Payment to NR for providing consultancy services not having place of business in India shall be taxable in India

Fees for Technical Services (FTS) is defined as consideration including lump sum for rendering of any managerial, technical or professional services including the services of technical or other personnel.

Following are not in the nature of FTS:   andheri-e-study-circle-nonresident-taxation-20102013-18-638

• Consideration for any construction, assembly, and mining or like project

• Salary received by a person in connection with providing technical service

FTS income is taxable in India if services used/ utilized in India. Place of rendering service not relevant.

FTS deemed to accrue or arise in India shall be included in the total income of a non-resident whether or not the non-resident has a residence or place of business or business connection in India.

Hence, payment to NR for providing consultancy services not having place of business in India shall be taxable in India.

Case law for the same has been enumerated below.

Case: GVK Industries Ltd. Vs. Income Tax Officer

Facts:

The assessee being a company was incorporated to set up a power project. To prepare a scheme for raising the required finance and tie-up the required loan, assessee sought services of a consultant. For this it entered into an agreement with NRC, a Switzerland based company as financial advisor to its project.

The NRC sent invoice after successful rendering of services to the assessee. The invoice related to the payment of success fee. The assessee-company thereupon approached the Assessing Officer, for issuing a ‘No Objection Certificate’ to remit the said fee.

The AO viewed that services rendered by NRC would come within scope of technical service under section 9(1)(vii) and, thus, amount of success fee was taxable in India.

The assessee filed the writ petition with the High Court. The said writ was dismissed.

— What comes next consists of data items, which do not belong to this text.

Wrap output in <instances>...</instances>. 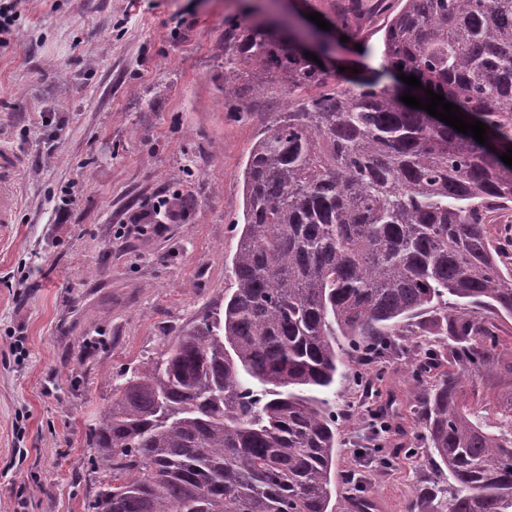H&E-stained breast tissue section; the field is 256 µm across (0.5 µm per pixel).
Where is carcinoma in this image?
Listing matches in <instances>:
<instances>
[{
	"label": "carcinoma",
	"mask_w": 512,
	"mask_h": 512,
	"mask_svg": "<svg viewBox=\"0 0 512 512\" xmlns=\"http://www.w3.org/2000/svg\"><path fill=\"white\" fill-rule=\"evenodd\" d=\"M362 0L324 17L350 35ZM384 70L338 76L283 42L268 21L224 28V99L269 75L291 96L244 169L233 286L224 312L123 374L90 429L100 487L86 512H369L352 474L335 492L336 380L345 359L399 350L417 383L413 413L434 464L407 512H512V0H400ZM422 87L486 124L501 151L406 105ZM431 310L436 348L403 343ZM448 369H443V363ZM505 381L477 415L465 390Z\"/></svg>",
	"instance_id": "cac0c4a2"
}]
</instances>
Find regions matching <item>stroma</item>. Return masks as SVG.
Masks as SVG:
<instances>
[{"mask_svg":"<svg viewBox=\"0 0 512 512\" xmlns=\"http://www.w3.org/2000/svg\"><path fill=\"white\" fill-rule=\"evenodd\" d=\"M397 0H370L336 66L380 69ZM307 0H21L0 45V140L24 155L0 226V512H85L89 429L112 379L224 304L243 169L279 89L224 99V23L309 13ZM165 214L155 215L158 199ZM363 368L336 382V470L363 471L374 512H406L428 465L403 355L379 366L399 414L389 468L362 455Z\"/></svg>","mask_w":512,"mask_h":512,"instance_id":"35a3bbf8","label":"stroma"}]
</instances>
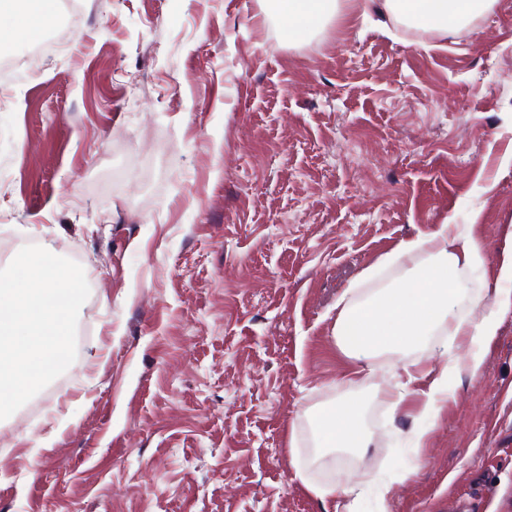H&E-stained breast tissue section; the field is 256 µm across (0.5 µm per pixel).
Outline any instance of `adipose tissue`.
Masks as SVG:
<instances>
[{"instance_id":"1","label":"adipose tissue","mask_w":512,"mask_h":512,"mask_svg":"<svg viewBox=\"0 0 512 512\" xmlns=\"http://www.w3.org/2000/svg\"><path fill=\"white\" fill-rule=\"evenodd\" d=\"M362 16L380 11V27L404 24L426 30H457L474 17L489 12L495 0H353ZM264 16L276 17L288 27L293 39L315 32L344 11L343 0H264ZM56 17L53 0H0V18L13 22V29L28 39L37 38L42 28ZM487 261L483 244L470 230L451 221L433 233L400 241L382 265L366 269L362 282L372 281L382 266L400 264L407 273L387 287L357 298L348 288L336 304L332 332L343 352L353 361L350 379L368 378L374 371V356L406 352L426 346L439 337L443 359L439 372L422 368L410 360L398 366L394 386L385 392L391 410L400 411L410 397L421 399L419 416L426 424L414 428L410 441L424 447L430 423L456 393L453 378L476 379L481 371L486 346L497 335L502 318L512 312V248L503 251L497 263L495 285L471 289L466 275ZM371 437L361 410L342 401L327 405L314 429V444L321 451L345 448L361 453ZM294 476L330 512H363L366 499H373L374 512H391L393 487L381 481L373 493L357 485L340 487L313 482L300 448L291 450Z\"/></svg>"}]
</instances>
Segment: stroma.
Returning a JSON list of instances; mask_svg holds the SVG:
<instances>
[{
  "mask_svg": "<svg viewBox=\"0 0 512 512\" xmlns=\"http://www.w3.org/2000/svg\"><path fill=\"white\" fill-rule=\"evenodd\" d=\"M78 3L67 48L0 87V269L47 243L90 286L75 361L0 420V512H324L294 443L318 483L397 477L392 512H512V313L417 454L383 400L400 355L349 384L332 335L445 218L489 262L512 247V0L302 42L260 0ZM334 399L364 456L312 451Z\"/></svg>",
  "mask_w": 512,
  "mask_h": 512,
  "instance_id": "35a3bbf8",
  "label": "stroma"
}]
</instances>
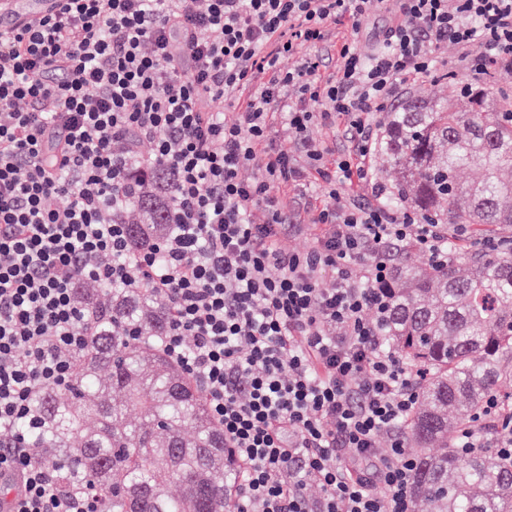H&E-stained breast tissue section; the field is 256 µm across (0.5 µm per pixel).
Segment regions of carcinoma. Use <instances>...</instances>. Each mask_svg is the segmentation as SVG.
I'll return each instance as SVG.
<instances>
[{"mask_svg": "<svg viewBox=\"0 0 512 512\" xmlns=\"http://www.w3.org/2000/svg\"><path fill=\"white\" fill-rule=\"evenodd\" d=\"M448 86L446 99L420 96L387 113V202L487 234L512 228V122L491 82L450 75ZM167 189L161 174L141 188L132 245L167 228ZM389 288L388 344L424 376L406 424L417 512H512V460L460 454L451 427L490 395L512 400V254L400 263ZM77 295L91 329L65 396L47 387L33 399L36 462L66 490H97L104 512H231L237 463L201 384L163 350L161 300L100 285Z\"/></svg>", "mask_w": 512, "mask_h": 512, "instance_id": "carcinoma-1", "label": "carcinoma"}]
</instances>
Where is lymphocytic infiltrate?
<instances>
[{
	"label": "lymphocytic infiltrate",
	"mask_w": 512,
	"mask_h": 512,
	"mask_svg": "<svg viewBox=\"0 0 512 512\" xmlns=\"http://www.w3.org/2000/svg\"><path fill=\"white\" fill-rule=\"evenodd\" d=\"M367 2L60 0L0 39V499L14 495L13 512H100L24 434L31 399L69 386L86 343L80 280L163 299L164 351L202 383L239 463L235 512H415L399 433L417 380L381 332L389 256L452 255L447 225L384 204L367 162L379 112L432 75L441 45L477 53L476 75L512 76V0H397L365 54ZM332 31L325 76L302 48ZM278 120L304 165L269 148ZM338 128L339 151L315 135ZM309 169L325 183L303 205L314 241L291 253L278 190ZM158 172L169 227L135 250L123 215ZM455 446L511 459L512 413L489 396Z\"/></svg>",
	"instance_id": "lymphocytic-infiltrate-1"
}]
</instances>
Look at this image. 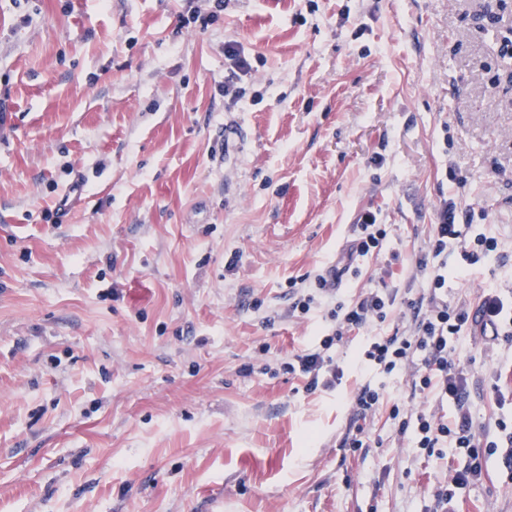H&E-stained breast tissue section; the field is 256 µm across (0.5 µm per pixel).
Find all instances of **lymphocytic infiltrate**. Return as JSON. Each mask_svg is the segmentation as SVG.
I'll use <instances>...</instances> for the list:
<instances>
[{"label": "lymphocytic infiltrate", "instance_id": "lymphocytic-infiltrate-1", "mask_svg": "<svg viewBox=\"0 0 512 512\" xmlns=\"http://www.w3.org/2000/svg\"><path fill=\"white\" fill-rule=\"evenodd\" d=\"M473 208L448 199L437 212L433 232L416 260V273L422 279L418 297L407 299L410 318L403 329L390 336H372L374 323L385 322L397 298L396 292L369 288L350 303H337L326 316L328 321L318 347L294 355L288 363L289 373L305 379L309 391L332 389L340 385L344 370L335 362L331 350L341 346L353 332L363 333L358 351L361 366L390 375L403 373L410 379L412 395H429L432 406L411 408L392 405L389 417L397 422L400 439L425 457L447 458L465 450L470 458L467 468L454 471L446 483L431 492L432 512H448L457 489L481 480L486 461L498 456L512 481V388L504 382L503 367L489 375L486 398L498 411L493 422L475 426L472 410L470 377L456 362L461 334L485 321L493 338L512 347V280L503 290L484 293L478 304L448 300V255L456 253L467 267L488 262L505 263L507 252L498 237L474 222ZM381 387L360 385L349 401L353 426L336 442L344 451H358L370 446L382 447L383 440L373 437L366 423L383 408Z\"/></svg>", "mask_w": 512, "mask_h": 512}]
</instances>
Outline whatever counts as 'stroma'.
Masks as SVG:
<instances>
[{"label": "stroma", "mask_w": 512, "mask_h": 512, "mask_svg": "<svg viewBox=\"0 0 512 512\" xmlns=\"http://www.w3.org/2000/svg\"><path fill=\"white\" fill-rule=\"evenodd\" d=\"M509 40L512 0H0V512H427L463 461L400 445L406 378L357 370L354 340L335 390L286 363L364 287L400 297L377 334L405 325L453 194L512 252ZM368 210L380 255L289 316V281L342 260ZM510 276H449L448 300ZM463 345L483 425L512 350ZM367 380L384 445L347 457ZM487 469L458 512H512Z\"/></svg>", "instance_id": "obj_1"}]
</instances>
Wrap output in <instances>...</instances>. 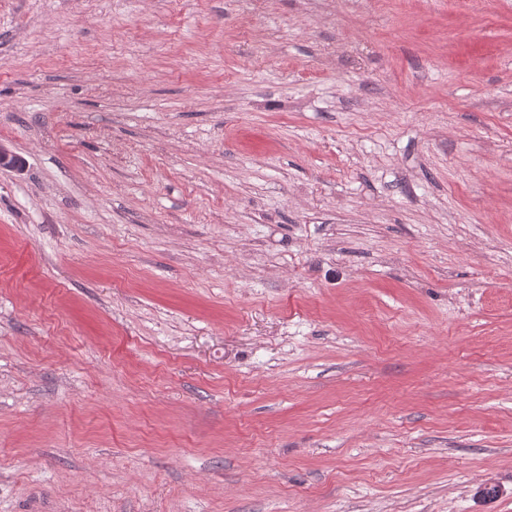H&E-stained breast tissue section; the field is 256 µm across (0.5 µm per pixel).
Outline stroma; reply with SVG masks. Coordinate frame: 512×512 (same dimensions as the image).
Returning a JSON list of instances; mask_svg holds the SVG:
<instances>
[{
	"instance_id": "1",
	"label": "stroma",
	"mask_w": 512,
	"mask_h": 512,
	"mask_svg": "<svg viewBox=\"0 0 512 512\" xmlns=\"http://www.w3.org/2000/svg\"><path fill=\"white\" fill-rule=\"evenodd\" d=\"M0 512H512V0H0Z\"/></svg>"
}]
</instances>
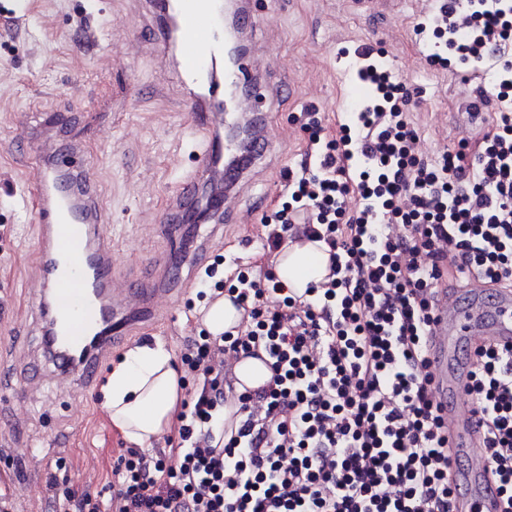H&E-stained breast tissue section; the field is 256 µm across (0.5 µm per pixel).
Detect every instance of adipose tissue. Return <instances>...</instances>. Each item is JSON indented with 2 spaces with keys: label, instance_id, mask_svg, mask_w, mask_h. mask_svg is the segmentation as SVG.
Masks as SVG:
<instances>
[{
  "label": "adipose tissue",
  "instance_id": "ef3b65f1",
  "mask_svg": "<svg viewBox=\"0 0 512 512\" xmlns=\"http://www.w3.org/2000/svg\"><path fill=\"white\" fill-rule=\"evenodd\" d=\"M279 280L296 294L325 282L327 247L303 238L287 241L273 257ZM102 408L126 442L148 447L172 433L184 400L182 373L163 344L138 345L113 362L102 387Z\"/></svg>",
  "mask_w": 512,
  "mask_h": 512
}]
</instances>
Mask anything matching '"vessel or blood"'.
I'll list each match as a JSON object with an SVG mask.
<instances>
[{
  "label": "vessel or blood",
  "instance_id": "vessel-or-blood-1",
  "mask_svg": "<svg viewBox=\"0 0 512 512\" xmlns=\"http://www.w3.org/2000/svg\"><path fill=\"white\" fill-rule=\"evenodd\" d=\"M154 24L143 34L144 45L171 56L173 72L184 88L192 129L200 141L199 164L173 194L172 221L192 211L199 182L223 178L209 220L236 219L238 185L246 170L238 144L224 139V126L237 120L254 129L252 160L261 159L270 143L267 124L255 116L264 97V72L256 58L221 68L224 58L223 0H152ZM91 165L80 147L53 154L48 166H37L25 180L39 199L40 239L32 305L39 314L45 342L54 346L56 378L83 387L93 385L104 360L132 330L133 318L165 319L170 291L159 285L158 269L137 279L120 275L112 240L99 230V207L84 182ZM431 329L430 353L434 395L448 424L455 454L468 468L458 480L463 492L456 512H501L496 487L485 478V463L476 447L472 405L464 399L472 360L461 355L462 344L512 343V293L491 292L471 282L466 299L440 292Z\"/></svg>",
  "mask_w": 512,
  "mask_h": 512
}]
</instances>
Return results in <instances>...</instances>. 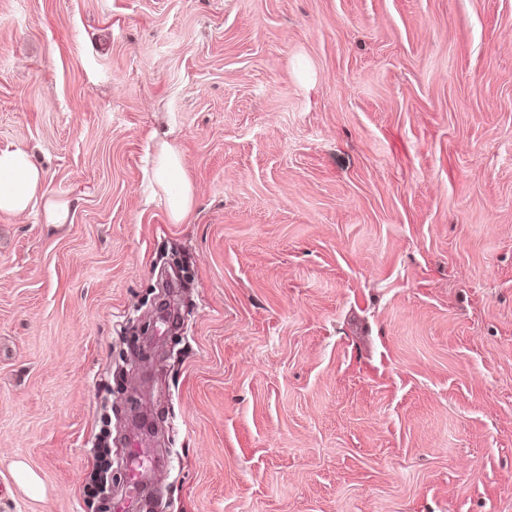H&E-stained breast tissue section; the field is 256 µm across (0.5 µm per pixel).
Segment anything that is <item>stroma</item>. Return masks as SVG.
Masks as SVG:
<instances>
[{
	"mask_svg": "<svg viewBox=\"0 0 512 512\" xmlns=\"http://www.w3.org/2000/svg\"><path fill=\"white\" fill-rule=\"evenodd\" d=\"M4 148L0 512H512V0H0ZM148 200L161 203L175 224L182 223L193 206L192 188L185 176L182 156L167 141L159 143L155 150ZM45 172L23 149L0 150V212L24 215L41 202L44 223L64 224L68 218L65 201L46 198Z\"/></svg>",
	"mask_w": 512,
	"mask_h": 512,
	"instance_id": "35a3bbf8",
	"label": "stroma"
}]
</instances>
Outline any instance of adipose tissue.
Wrapping results in <instances>:
<instances>
[{
    "instance_id": "obj_1",
    "label": "adipose tissue",
    "mask_w": 512,
    "mask_h": 512,
    "mask_svg": "<svg viewBox=\"0 0 512 512\" xmlns=\"http://www.w3.org/2000/svg\"><path fill=\"white\" fill-rule=\"evenodd\" d=\"M45 172L23 149L0 150V212L23 215L41 207L48 224H63L68 218V204L48 198L43 190ZM150 201L161 203L172 223H182L193 206L192 188L185 176L184 162L169 142L155 150L150 187Z\"/></svg>"
}]
</instances>
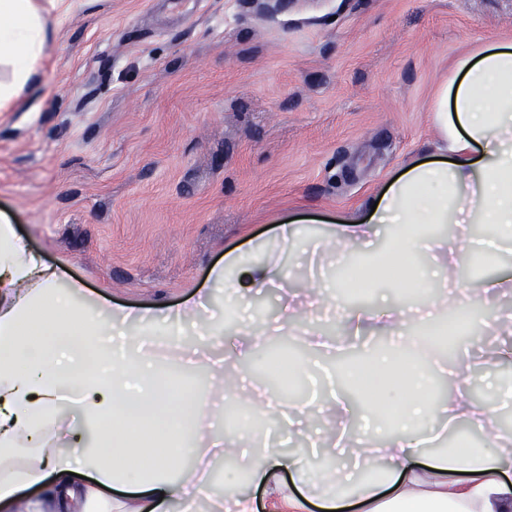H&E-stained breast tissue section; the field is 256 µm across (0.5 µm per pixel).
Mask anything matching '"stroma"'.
<instances>
[{"mask_svg": "<svg viewBox=\"0 0 512 512\" xmlns=\"http://www.w3.org/2000/svg\"><path fill=\"white\" fill-rule=\"evenodd\" d=\"M46 22L38 88L0 111V211L86 288L162 306L225 251L297 218L330 229L432 159L435 90L462 55L512 41V0H69ZM306 327L375 348L329 310ZM503 339L461 342L497 418ZM300 358L322 402L341 358Z\"/></svg>", "mask_w": 512, "mask_h": 512, "instance_id": "35a3bbf8", "label": "stroma"}]
</instances>
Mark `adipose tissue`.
Listing matches in <instances>:
<instances>
[{
    "instance_id": "obj_1",
    "label": "adipose tissue",
    "mask_w": 512,
    "mask_h": 512,
    "mask_svg": "<svg viewBox=\"0 0 512 512\" xmlns=\"http://www.w3.org/2000/svg\"><path fill=\"white\" fill-rule=\"evenodd\" d=\"M44 10L38 0H0V69L8 74L0 79V109L38 80L48 41ZM432 123L437 159L409 164L378 196L376 209L343 220L315 244L360 254L363 277L393 272L402 283L422 280L431 308L426 315L397 305L351 308L336 280L313 283L307 301L292 300L283 255L299 235L295 224L277 225L248 248L226 251L210 270L209 287L178 305L133 310L87 293L66 262L43 261L0 213V512H171L174 502L208 498L206 466L215 457L242 458L240 469L225 471V487L246 479L263 488L276 512H302L308 501L323 512L348 503L361 512H512V433L497 431L486 408L471 401L467 366L458 368L442 412L446 423L486 430L488 445L447 448L422 464V448L437 436L429 424L431 376L413 368L404 351L378 352L366 368H347L351 382L365 369L379 377L365 391V415L393 406L399 419L395 437L381 447L364 434L324 443L329 457L347 454L358 466L357 475L342 476L274 449L258 450L248 428L232 438L204 431L219 401L248 417L276 414L291 430L312 420V411L251 389L232 371L207 391L171 394L160 364L141 353L153 328L163 330L175 359L188 329L223 335V322L205 315L216 288L227 297L231 317L244 293L274 292L286 324H299L307 304L320 303L341 311L349 335H398L415 345L419 330L448 311L443 289L462 276L459 254L477 252L467 225L495 227L490 259L512 254V43L490 42L458 59L433 104ZM383 226L394 230V242L377 261L371 245ZM489 290L512 296V277L470 289L464 325L474 336L508 333L498 354L512 358V314L485 305ZM131 325L140 334L130 335ZM107 336L123 337L119 356L105 353ZM139 418L152 420L157 434L134 433L131 423ZM187 457L194 468L183 466ZM284 469L286 482L279 478ZM115 489L123 498H112Z\"/></svg>"
}]
</instances>
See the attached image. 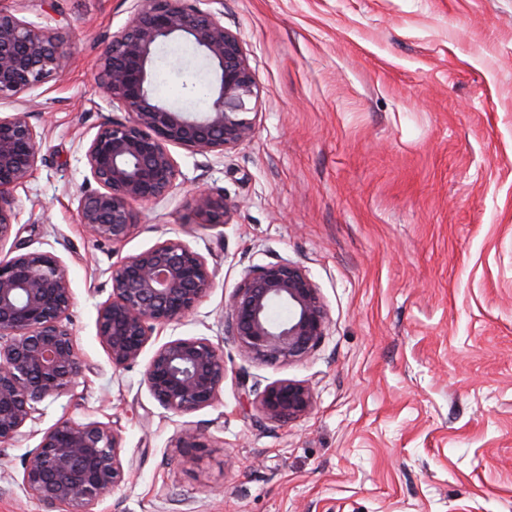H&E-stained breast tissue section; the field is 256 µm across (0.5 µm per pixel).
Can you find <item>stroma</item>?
<instances>
[{
	"label": "stroma",
	"mask_w": 512,
	"mask_h": 512,
	"mask_svg": "<svg viewBox=\"0 0 512 512\" xmlns=\"http://www.w3.org/2000/svg\"><path fill=\"white\" fill-rule=\"evenodd\" d=\"M221 9L259 98L250 141L224 155L172 154L180 175L136 206L125 241L90 236L78 200L97 190L84 160L120 118L94 80L133 0H24L21 14L67 34L61 78L25 93L43 136L16 191L4 245L65 262L70 323L84 370L41 406L107 424L125 481L92 512H512V0H185ZM159 99L197 107L181 85L206 61L159 46ZM199 193L237 205L230 223H193ZM166 238L200 253L213 288L182 323L156 327L222 345L218 399L164 409L144 360L116 369L96 335L113 267ZM302 267L328 317L317 349L287 363L243 355L224 337L244 271ZM307 385L311 409L272 422L253 387ZM211 448L182 456V429ZM30 437L0 447V512H42L21 485Z\"/></svg>",
	"instance_id": "1"
}]
</instances>
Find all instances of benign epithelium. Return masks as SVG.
Masks as SVG:
<instances>
[{
	"label": "benign epithelium",
	"mask_w": 512,
	"mask_h": 512,
	"mask_svg": "<svg viewBox=\"0 0 512 512\" xmlns=\"http://www.w3.org/2000/svg\"><path fill=\"white\" fill-rule=\"evenodd\" d=\"M192 44L213 70L211 102L203 112L177 109L152 92L156 48L171 41ZM66 66L64 39L37 27L17 9L0 5V100L18 107L0 116V241L17 215L15 191L36 166L41 133L20 98ZM97 81L125 112L103 124L85 148L86 167L100 186L78 202L80 221L94 236L121 242L136 227L134 204L165 197L180 175L171 148L192 154H224L249 140L258 97L246 55L220 13L189 8L183 0H136L129 24L99 57ZM236 204L201 193L190 203L195 221L228 223ZM110 298L97 308L96 335L112 367L137 361L154 326L178 324L213 288L203 256L167 238L126 257L111 275ZM73 303L67 266L49 251L0 257V446L40 436L28 456L22 484L44 507L87 512L85 507L125 481L120 442L101 422L61 419L43 432L29 428L38 405L69 392L83 364L69 326ZM327 317L317 288L287 261L255 268L242 278L225 308L224 335L248 357L290 361L325 336ZM224 354L204 338L178 337L157 347L144 381L167 410L184 415L213 404L224 388ZM259 409L285 422L312 406L310 388L291 380L267 385ZM174 447L197 454L208 435L182 430Z\"/></svg>",
	"instance_id": "obj_1"
}]
</instances>
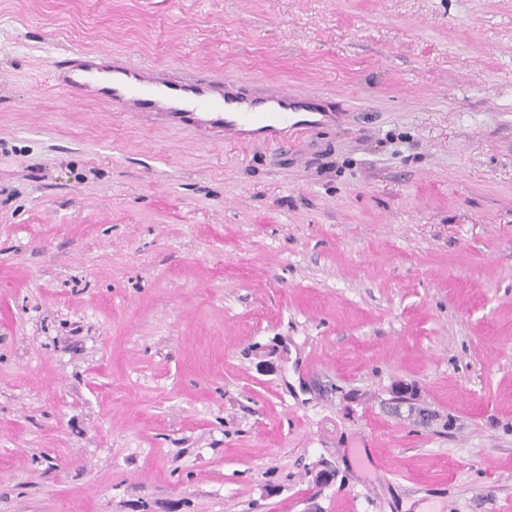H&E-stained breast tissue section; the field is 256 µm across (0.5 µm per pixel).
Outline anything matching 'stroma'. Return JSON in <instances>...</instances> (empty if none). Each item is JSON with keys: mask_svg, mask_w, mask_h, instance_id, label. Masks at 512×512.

On this assessee appealed to the Supreme Court.

Held:

The assessee stated that as the NRC had no place of business in India. In addition, all the services rendered by it were from outside India. Thus, no part of success fee could be said to arise or accrue or deemed to arise or accrue in India attracting the liability under the provisions of the Act.

The exception of clause (b) of section 9(1)(vii) applies to a situation when fee is payable in respect of services utilized for business or profession carried out by an Indian payer outside India or for the purpose of making or earning of income by the Indian assessee, i.e., the payer, for the purpose of making or earning any income from a source outside India.

The said exception shall not apply to the case in hand. However, the Court noticed that the assessee desired to utilize expert services of qualified and experienced professional. For this, it approached the NRC in Switzerland.

The services rendered included financial structure and security package to be offered to the lender, study of various lending alternatives for the local and foreign borrowings. It means the NRC has acted as a consultant. The nature of service rendered by the NRC would come within the ambit of the term ‘consultancy service’.

Thus, the Court concluded that the tax at source should have been deducted as the amount paid as fee could be taxable under the head ‘fee for technical service’.